▶ Problems and tasks:
A. Reproduce verbatim the passage in the dated blog entries on London transport strikes, everything from "The vote on" down to "busy with Photoshop.".
B. Answer these questions using the dated blog entries on London transport strikes:
(i) What share of the ballot papers posted out were returned in the Boxing Day vote?
(ii) What turnout is given for Treacy's election in 2012?
(iii) According to the 19 August entry, which two parties sorted out the dispute without involving RMT?

▶ Exercise passage:
>>
Sunday 25 August 2013


My favourite broken record, Tory GLA member for Merton and Wandsworth Richard Treacy, is once more complaining about union ballots, in this case the RMT conductors on LO.  They voted 89% in favour of strike but only half of those balloted bothered so he’s bitching that the strike action is being pushed through by 43% and demanding that the rules be changed as it is wrong that a minority should cause disruption to London.

In the 2012 Treacy was elected on 43.1% with a turnout of only 40.9% which means he gets his place at the GLA thanks to 17.6% of the voters of Merton and Wandsworth.  Obviously we are left with the question of what has caused more grief to the lives of Londoners, the LO conductors two day strike action or four years of the tediously repetitive Treacy at the GLA.

Friday 23 August 2013

The vote on Boxing Day was announced last week, of the 2002 ballot papers posted out 1032 were returned (51.5%). 966 voted to accept the deal (93.6%), 65 were against (6.3%) and 1 was spoilt.

Here endeth the Boxing Day strike and about bloody time.

Thursday 22 August 2013


Some clever dick has been busy with Photoshop.



Monday 19 August 2013


A quick addenda to yesterday’s post, apparently RMT derided the deal on Boxing Day working at the end of last month as it doesn’t meet their aspirations which is all rather amusing as prior to this they’d shown little or no interest and to the best of my recollection had made no statement about it whatsoever.  The only interpretation I can come up with is that having sat on the side lines throughout this dispute RMT are now peeved that ASELF and LUL sorted this out without involving them.
<<
▶ Data block:
>>
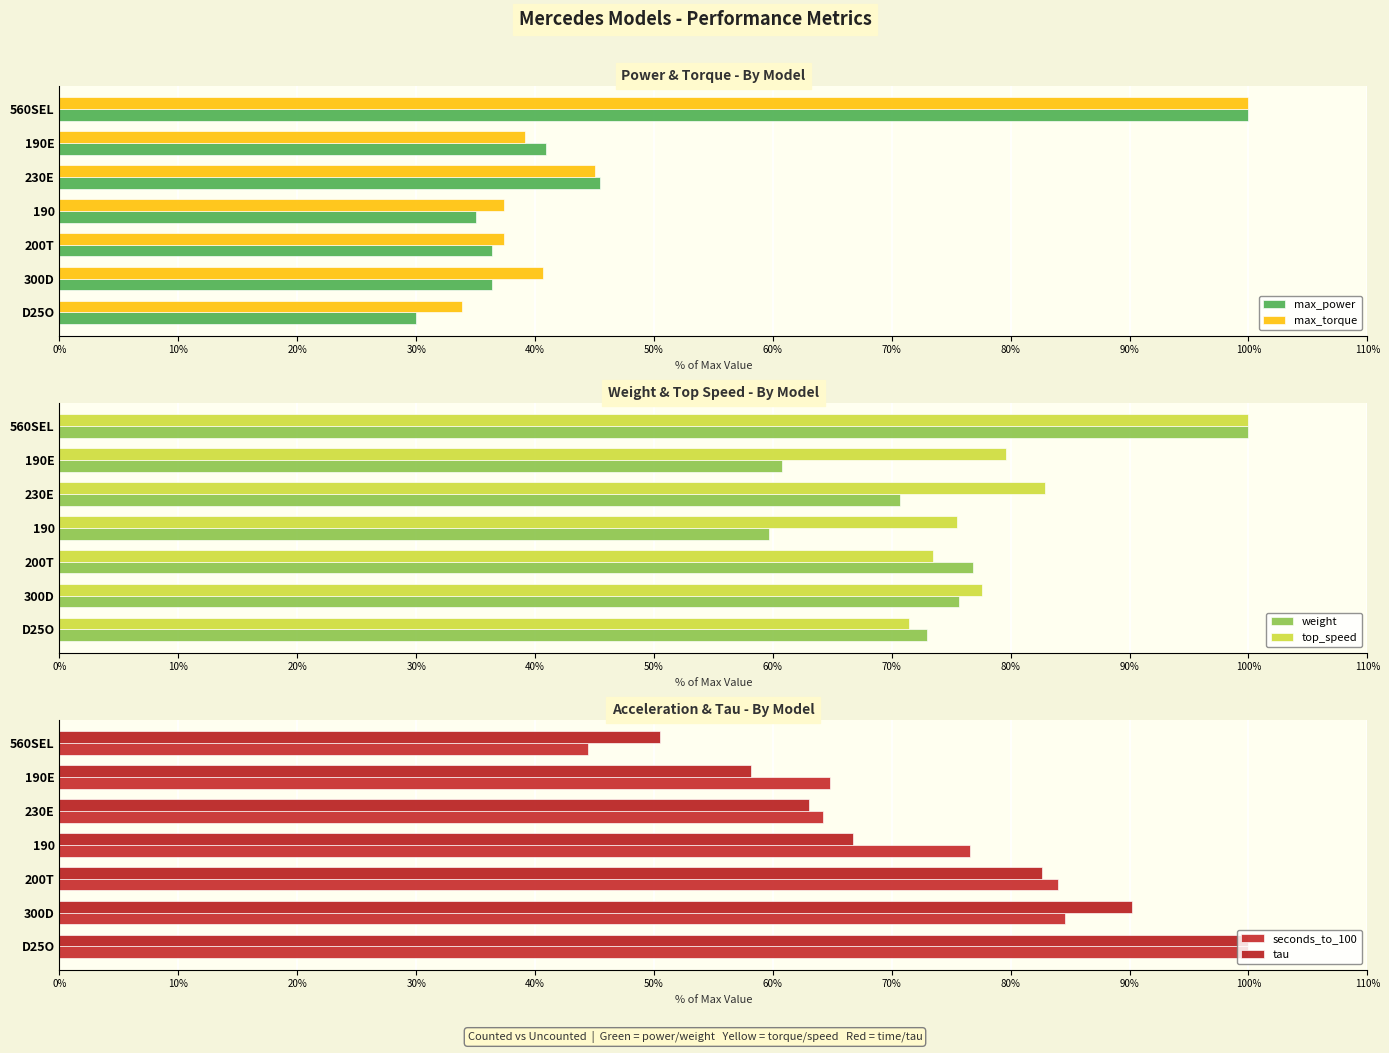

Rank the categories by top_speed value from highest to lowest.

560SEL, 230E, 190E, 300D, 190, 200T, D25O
<<
▶ Solutions:
A.
The vote on Boxing Day was announced last week, of the 2002 ballot papers posted out 1032 were returned (51.5%). 966 voted to accept the deal (93.6%), 65 were against (6.3%) and 1 was spoilt.

Here endeth the Boxing Day strike and about bloody time.

Thursday 22 August 2013


Some clever dick has been busy with Photoshop.

B.
(i) 51.5% (1032 of 2002)
(ii) 40.9%
(iii) ASELF and LUL